=== Texto para analizar ===
= = = =

Cada vez que un joven dice: “me voy a la ciudad porque aquí no hay futuro”, perdemos no solo una persona, sino un legado, una fuerza vital para el territorio. Romper con ese ciclo exige políticas públicas coherentes, que reconozcan la dignidad del trabajo campesino, que garanticen conectividad, educación superior en territorio, vías adecuadas, crédito justo y acceso a tierras.
Si bien es cierto que el Estado, a través de distintos gobiernos, ha impulsado esfuerzos para promover la educación rural dirigida a los jóvenes en territorios campesinos —especialmente mediante instituciones como el SENA—, lo logrado hasta ahora es insuficiente. ¿De qué sirve que un joven estudie una carrera técnica agropecuaria si no tiene acceso a la tierra, a la compra de animales o al capital necesario para cultivar?, ¿Qué sentido tiene que quiera quedarse en su territorio si las únicas ofertas laborales disponibles se limitan a empleos que no responden a su vocación ni a su identidad, como el trabajo en industrias extractivas o metaleras? La educación rural, por sí sola, no transforma realidades. Necesita ir acompañada de políticas económicas que garanticen medios de producción, infraestructura, crédito accesible y un entorno digno para vivir y emprender desde el campo.

= = = =

=== Comprueba tu comprensión ===
[A] Reescribe el pasaje del texto sobre los jóvenes del campo que empieza en "Si bien es cierto" y termina en "desde el campo.", cambiando "industrias extractivas" por "empresas mineras".
[B] Según el texto sobre los jóvenes del campo, ¿qué institución se menciona como ejemplo de los esfuerzos del Estado por la educación rural?
[C] Escribe la continuación del texto sobre los jóvenes del campo a partir de su última oración.

[Coordenadas de puntos de pose]

= = = =

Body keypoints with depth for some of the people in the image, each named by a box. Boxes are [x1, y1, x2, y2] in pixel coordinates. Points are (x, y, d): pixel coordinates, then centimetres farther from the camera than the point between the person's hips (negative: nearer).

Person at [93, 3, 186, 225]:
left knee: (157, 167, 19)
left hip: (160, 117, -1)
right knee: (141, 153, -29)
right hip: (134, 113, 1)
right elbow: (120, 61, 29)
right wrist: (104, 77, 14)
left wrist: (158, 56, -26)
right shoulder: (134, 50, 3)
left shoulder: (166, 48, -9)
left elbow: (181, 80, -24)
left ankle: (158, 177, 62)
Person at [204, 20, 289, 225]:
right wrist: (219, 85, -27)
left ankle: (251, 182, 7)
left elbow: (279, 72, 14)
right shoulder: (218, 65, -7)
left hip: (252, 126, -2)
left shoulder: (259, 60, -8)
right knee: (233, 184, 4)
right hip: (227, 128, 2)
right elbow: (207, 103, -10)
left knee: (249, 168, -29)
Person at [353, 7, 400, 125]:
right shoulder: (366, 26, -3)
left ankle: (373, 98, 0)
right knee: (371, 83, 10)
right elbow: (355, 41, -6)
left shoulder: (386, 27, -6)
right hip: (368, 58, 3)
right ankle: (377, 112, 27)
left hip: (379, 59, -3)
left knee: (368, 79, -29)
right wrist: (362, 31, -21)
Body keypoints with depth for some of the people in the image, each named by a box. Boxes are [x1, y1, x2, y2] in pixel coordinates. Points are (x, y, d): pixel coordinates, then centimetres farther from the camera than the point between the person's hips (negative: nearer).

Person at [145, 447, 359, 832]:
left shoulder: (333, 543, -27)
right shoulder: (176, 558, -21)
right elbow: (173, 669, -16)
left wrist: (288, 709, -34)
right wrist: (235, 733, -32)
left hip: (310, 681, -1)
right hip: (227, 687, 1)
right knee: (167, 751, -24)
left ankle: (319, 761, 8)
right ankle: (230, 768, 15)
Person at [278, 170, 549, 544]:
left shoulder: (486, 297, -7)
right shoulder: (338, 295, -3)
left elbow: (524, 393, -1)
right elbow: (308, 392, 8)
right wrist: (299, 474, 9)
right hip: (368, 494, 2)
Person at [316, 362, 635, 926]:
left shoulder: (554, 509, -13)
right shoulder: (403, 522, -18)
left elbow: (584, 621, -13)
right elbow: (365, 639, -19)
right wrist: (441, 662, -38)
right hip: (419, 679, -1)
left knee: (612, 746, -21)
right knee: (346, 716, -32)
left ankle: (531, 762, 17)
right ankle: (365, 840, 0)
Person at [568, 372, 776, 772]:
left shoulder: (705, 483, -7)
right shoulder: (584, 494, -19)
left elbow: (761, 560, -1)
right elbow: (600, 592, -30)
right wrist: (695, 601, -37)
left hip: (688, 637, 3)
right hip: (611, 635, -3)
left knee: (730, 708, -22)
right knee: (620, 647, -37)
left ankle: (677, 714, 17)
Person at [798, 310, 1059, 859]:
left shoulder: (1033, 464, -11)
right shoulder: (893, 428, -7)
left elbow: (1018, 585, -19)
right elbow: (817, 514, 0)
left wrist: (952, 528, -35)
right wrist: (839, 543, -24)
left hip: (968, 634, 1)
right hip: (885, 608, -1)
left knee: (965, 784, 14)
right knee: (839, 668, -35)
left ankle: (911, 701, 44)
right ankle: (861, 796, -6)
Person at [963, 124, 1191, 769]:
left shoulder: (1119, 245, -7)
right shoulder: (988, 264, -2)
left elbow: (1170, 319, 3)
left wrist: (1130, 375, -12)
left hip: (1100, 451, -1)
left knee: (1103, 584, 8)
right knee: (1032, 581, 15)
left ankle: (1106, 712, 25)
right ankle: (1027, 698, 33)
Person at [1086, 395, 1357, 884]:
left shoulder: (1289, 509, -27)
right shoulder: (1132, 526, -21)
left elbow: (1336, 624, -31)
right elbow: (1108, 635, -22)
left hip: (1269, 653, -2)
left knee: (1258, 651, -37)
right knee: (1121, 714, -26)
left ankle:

= = = =

=== Respuestas ===
[A]
Si bien es cierto que el Estado, a través de distintos gobiernos, ha impulsado esfuerzos para promover la educación rural dirigida a los jóvenes en territorios campesinos —especialmente mediante instituciones como el SENA—, lo logrado hasta ahora es insuficiente. ¿De qué sirve que un joven estudie una carrera técnica agropecuaria si no tiene acceso a la tierra, a la compra de animales o al capital necesario para cultivar?, ¿Qué sentido tiene que quiera quedarse en su territorio si las únicas ofertas laborales disponibles se limitan a empleos que no responden a su vocación ni a su identidad, como el trabajo en empresas mineras o metaleras? La educación rural, por sí sola, no transforma realidades. Necesita ir acompañada de políticas económicas que garanticen medios de producción, infraestructura, crédito accesible y un entorno digno para vivir y emprender desde el campo.

[B] El SENA.

[C]
Es urgente desmontar la idea errónea de que los jóvenes no quieren quedarse en el campo. ¡Claro que quieren quedarse! Desean vivir en sus territorios, ejercer su libertad enraizados en una cultura campesina solidaria, cerca de sus familias, de sus saberes y de los legados que han recibido. Pero ese deseo se enfrenta con una realidad dura: la escasez. El sueño se vuelve cuesta arriba cuando acceder a un empleo digno es casi imposible, o cuando las oportunidades educativas no se ajustan a sus intereses ni a las necesidades del territorio. No es falta de voluntad, es falta de condiciones. Muchos caminan con su hoja de vida bajo el brazo, recorriendo despachos municipales, esperando que el alcalde de turno escuche sus ideas —en turismo, agroindustria o economía solidaria— y les dé una oportunidad. El problema no es la falta de amor por la tierra, sino la falta de garantías para habitarla dignamente.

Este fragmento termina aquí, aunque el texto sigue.